Most animal bites do not need emergency treatment. However, all bites should be thoroughly cleaned and receive medical evaluation as soon as possible. An animal bite becomes an emergency in the case of:

  • A deep puncture wound
  • A wound in which the flesh is torn
  • Excessive bleeding
  • Possible broken bones

Even minor bites should be evaluated – especially in the case of a bite from an unknown animal, which may carry rabies or other diseases.


Falls are among the most common of accidents in the United States. It becomes an urgent situation when the injury involves the head or if the injured body part bruises and/or swells rapidly and the victim cannot use the injured body part. An unsteady gait and falling can sometimes be a sign of an underlying medical condition.

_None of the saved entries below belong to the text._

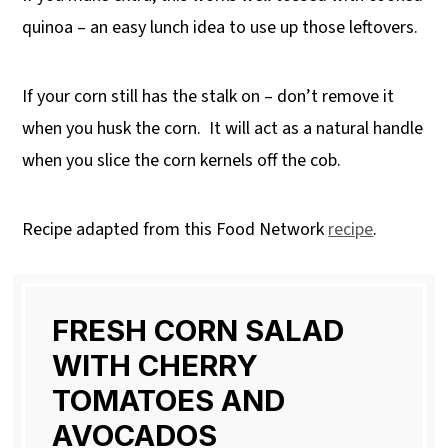
quinoa – an easy lunch idea to use up those leftovers.
If your corn still has the stalk on – don’t remove it
when you husk the corn.
It will act as a natural handle
when you slice the corn kernels off the cob.
Recipe adapted from this Food Network
recipe
.
FRESH CORN SALAD
WITH CHERRY
TOMATOES AND
AVOCADOS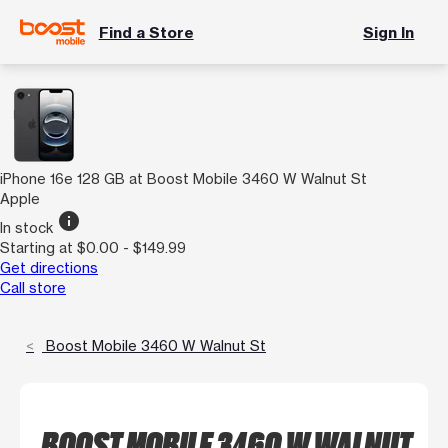
Find a Store
Sign In
iPhone 16e 128 GB at Boost Mobile 3460 W Walnut St
Apple
info
In stock
Starting at $0.00 - $149.99
Get directions
Call store
Boost Mobile 3460 W Walnut St
BOOST MOBILE 3460 W WALNUT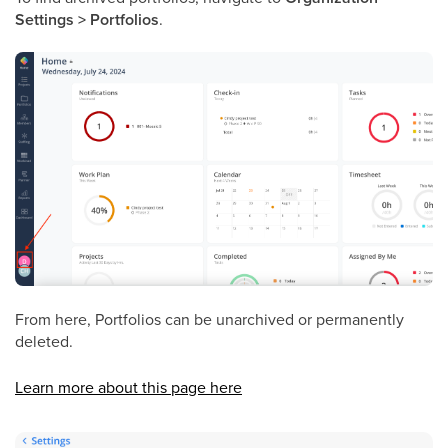
Settings > Portfolios
.
From here, Portfolios can be unarchived or permanently
deleted.
Learn more about this page here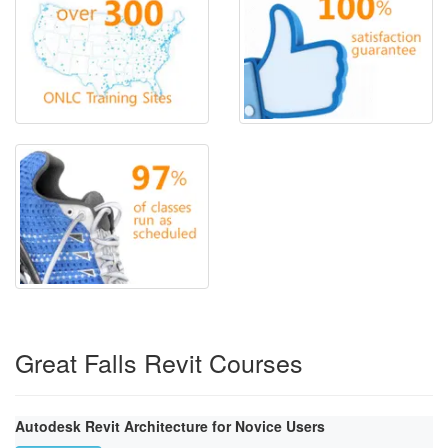
Great Falls Revit Courses
Autodesk Revit Architecture for Novice Users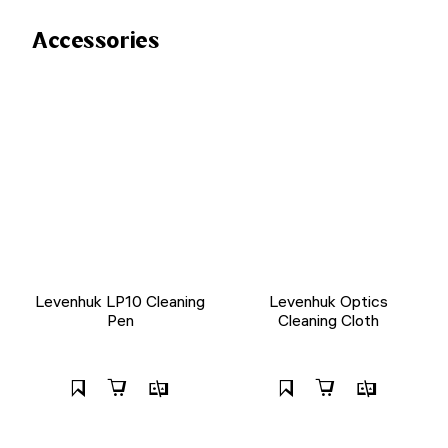
Accessories
Levenhuk LP10 Cleaning
Levenhuk Optics
Pen
Cleaning Cloth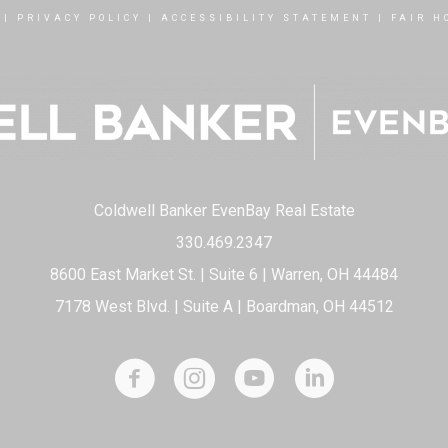
|
PRIVACY POLICY
|
ACCESSIBILITY STATEMENT
|
FAIR H
Coldwell Banker EvenBay Real Estate
330.469.2347
8600 East Market St. | Suite 6 | Warren, OH 44484
7178 West Blvd. | Suite A | Boardman, OH 44512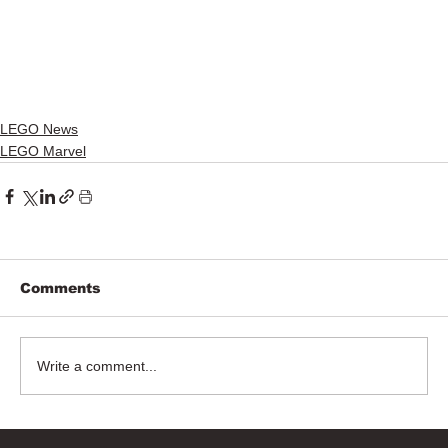
LEGO News
LEGO Marvel
Comments
Write a comment...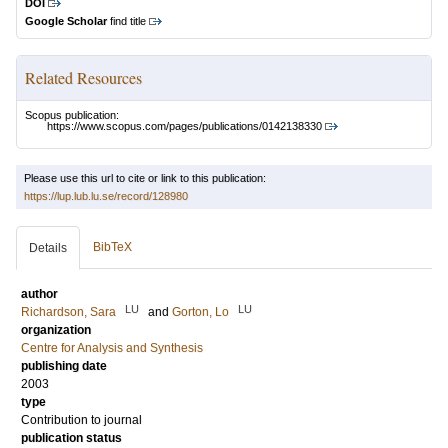
DOI
Google Scholar
find title
Related Resources
Scopus publication:
https://www.scopus.com/pages/publications/0142138330
Please use this url to cite or link to this publication:
https://lup.lub.lu.se/record/128980
BibTeX
Details
author
LU
LU
Richardson, Sara
and
Gorton, Lo
organization
Centre for Analysis and Synthesis
publishing date
2003
type
Contribution to journal
publication status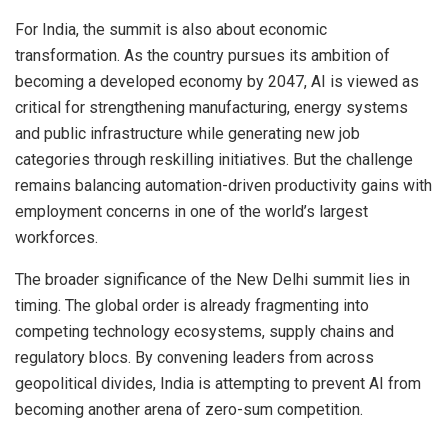
For India, the summit is also about economic
transformation. As the country pursues its ambition of
becoming a developed economy by 2047, AI is viewed as
critical for strengthening manufacturing, energy systems
and public infrastructure while generating new job
categories through reskilling initiatives. But the challenge
remains balancing automation-driven productivity gains with
employment concerns in one of the world’s largest
workforces.
The broader significance of the New Delhi summit lies in
timing. The global order is already fragmenting into
competing technology ecosystems, supply chains and
regulatory blocs. By convening leaders from across
geopolitical divides, India is attempting to prevent AI from
becoming another arena of zero-sum competition.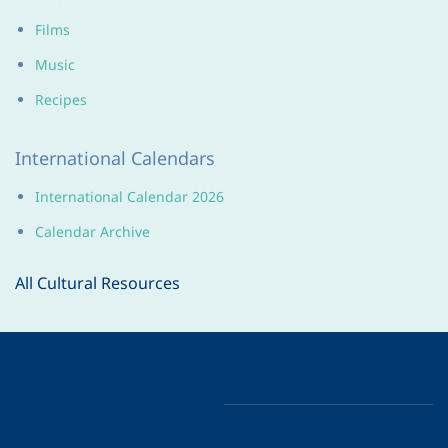
Films
Music
Recipes
International Calendars
International Calendar 2026
Calendar Archive
All Cultural Resources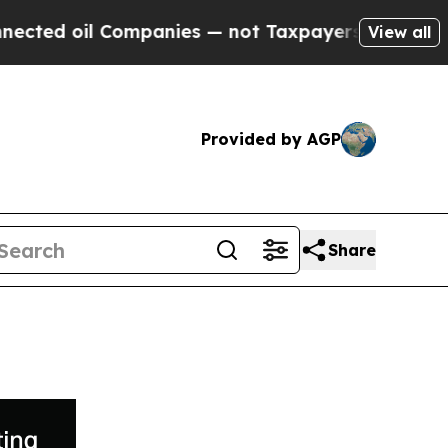
oil Companies — not Taxpayers — the Chance to C
View all
Provided by AGP
Share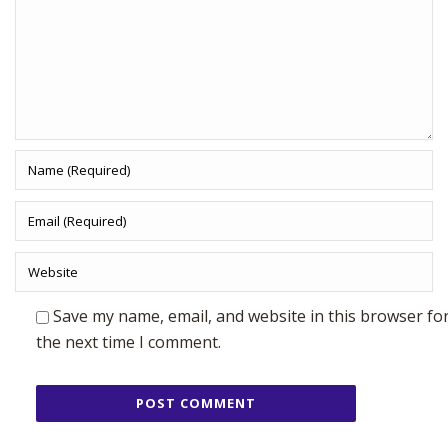
Save my name, email, and website in this browser fo
the next time I comment.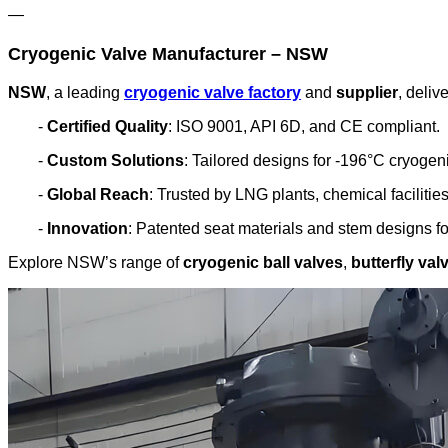
—
Cryogenic Valve Manufacturer – NSW
NSW
, a leading
cryogenic valve factory
and
supplier
, deliv
-
Certified Quality
: ISO 9001, API 6D, and CE compliant.
-
Custom Solutions
: Tailored designs for -196°C cryogen
-
Global Reach
: Trusted by LNG plants, chemical facilitie
-
Innovation
: Patented seat materials and stem designs for
Explore NSW’s range of
cryogenic ball valves
,
butterfly val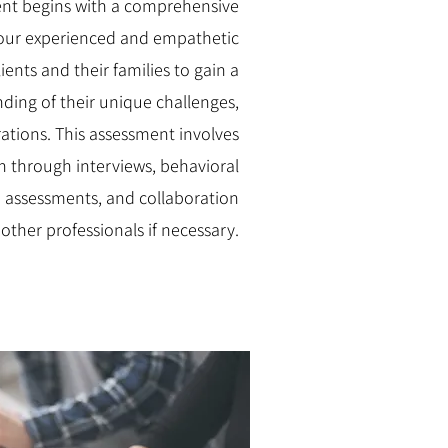
nt begins with a comprehensive
our experienced and empathetic
ients and their families to gain a
ing of their unique challenges,
rations. This assessment involves
n through interviews, behavioral
 assessments, and collaboration
 other professionals if necessary.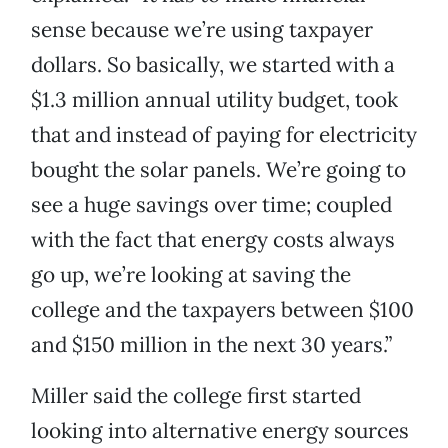
sense because we’re using taxpayer
dollars. So basically, we started with a
$1.3 million annual utility budget, took
that and instead of paying for electricity
bought the solar panels. We’re going to
see a huge savings over time; coupled
with the fact that energy costs always
go up, we’re looking at saving the
college and the taxpayers between $100
and $150 million in the next 30 years.”
Miller said the college first started
looking into alternative energy sources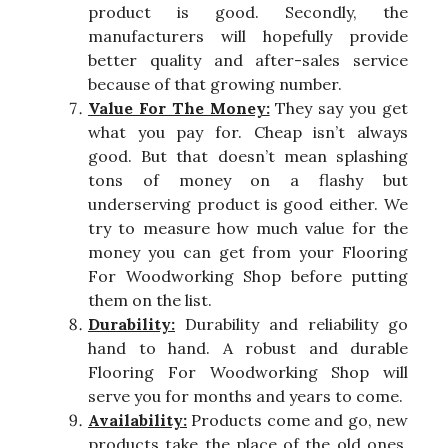
product is good. Secondly, the
manufacturers will hopefully provide
better quality and after-sales service
because of that growing number.
Value For The Money:
They say you get
what you pay for. Cheap isn’t always
good. But that doesn’t mean splashing
tons of money on a flashy but
underserving product is good either. We
try to measure how much value for the
money you can get from your Flooring
For Woodworking Shop before putting
them on the list.
Durability:
Durability and reliability go
hand to hand. A robust and durable
Flooring For Woodworking Shop will
serve you for months and years to come.
Availability:
Products come and go, new
products take the place of the old ones.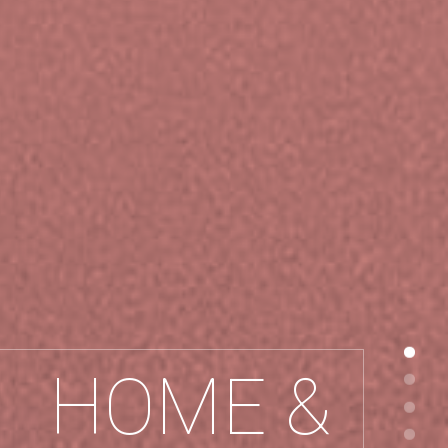
HOME &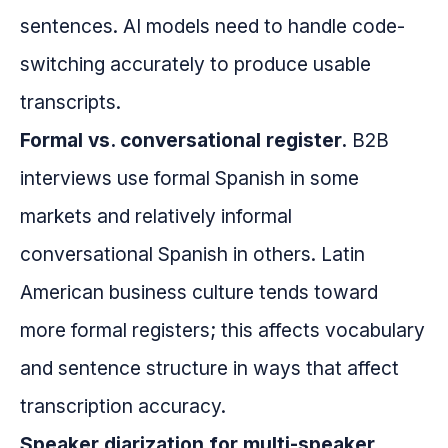
sentences. AI models need to handle code-
switching accurately to produce usable
transcripts.
Formal vs. conversational register.
B2B
interviews use formal Spanish in some
markets and relatively informal
conversational Spanish in others. Latin
American business culture tends toward
more formal registers; this affects vocabulary
and sentence structure in ways that affect
transcription accuracy.
Speaker diarization for multi-speaker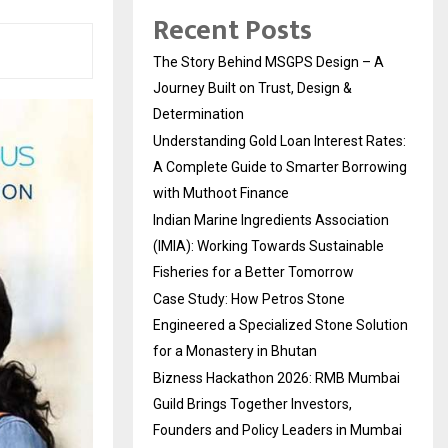
Recent Posts
The Story Behind MSGPS Design – A
Journey Built on Trust, Design &
Determination
Understanding Gold Loan Interest Rates:
A Complete Guide to Smarter Borrowing
with Muthoot Finance
Indian Marine Ingredients Association
(IMIA): Working Towards Sustainable
Fisheries for a Better Tomorrow
Case Study: How Petros Stone
Engineered a Specialized Stone Solution
for a Monastery in Bhutan
Bizness Hackathon 2026: RMB Mumbai
Guild Brings Together Investors,
Founders and Policy Leaders in Mumbai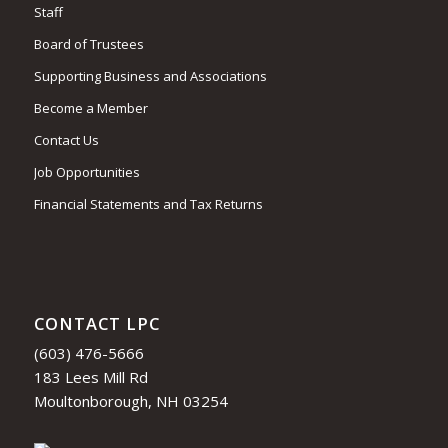
Staff
Board of Trustees
Supporting Business and Associations
Become a Member
Contact Us
Job Opportunities
Financial Statements and Tax Returns
CONTACT LPC
(603) 476-5666
183 Lees Mill Rd
Moultonborough, NH 03254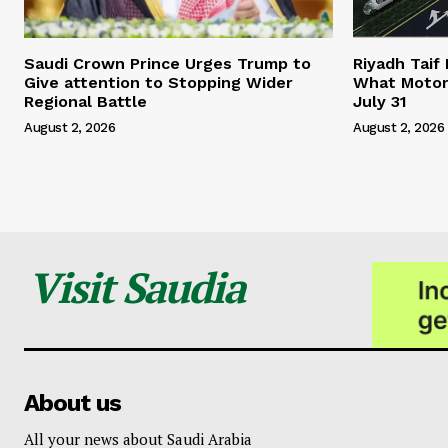
Saudi Crown Prince Urges Trump to
Riyadh Taif
Give attention to Stopping Wider
What Motor
Regional Battle
July 31
August 2, 2026
August 2, 2026
Visit Saudia
About us
All your news about Saudi Arabia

Don’t panic. Try to remain calm as you are assessing the severity of a wound. Wounds to the face or head will almost always appear to bleed a lot, because the skin over the face and head is densely packed with blood vessels. First, clean up as much of the blood as you can, then check for deep wounds or excessive bleeding.

Keep a comprehensive first aid kit in your home and a smaller kit in each car. You can buy them ready-made or, build your own:

  • Adhesive bandages in a variety of sizes
  • Antacid (for upset stomach)
  • Antibiotic ointment
  • Antibiotic towelettes
  • Anti-diarrhea medication
  • Burn ointment
  • Chemical Ice and heat packs
  • Eye wash solution
  • Pain relievers (aspirin and/or non-aspirin)
  • Prescription medications and supplies, such as a glucose meter and strips *
  • Scissors
  • Sterile bandages or gauze – to control bleeding
  • Sterile non-latex gloves
  • Thermometer
  • Tube of petroleum jelly or other lubricant
  • Tweezers
* Be sure to rotate medications to ensure that they do not expire.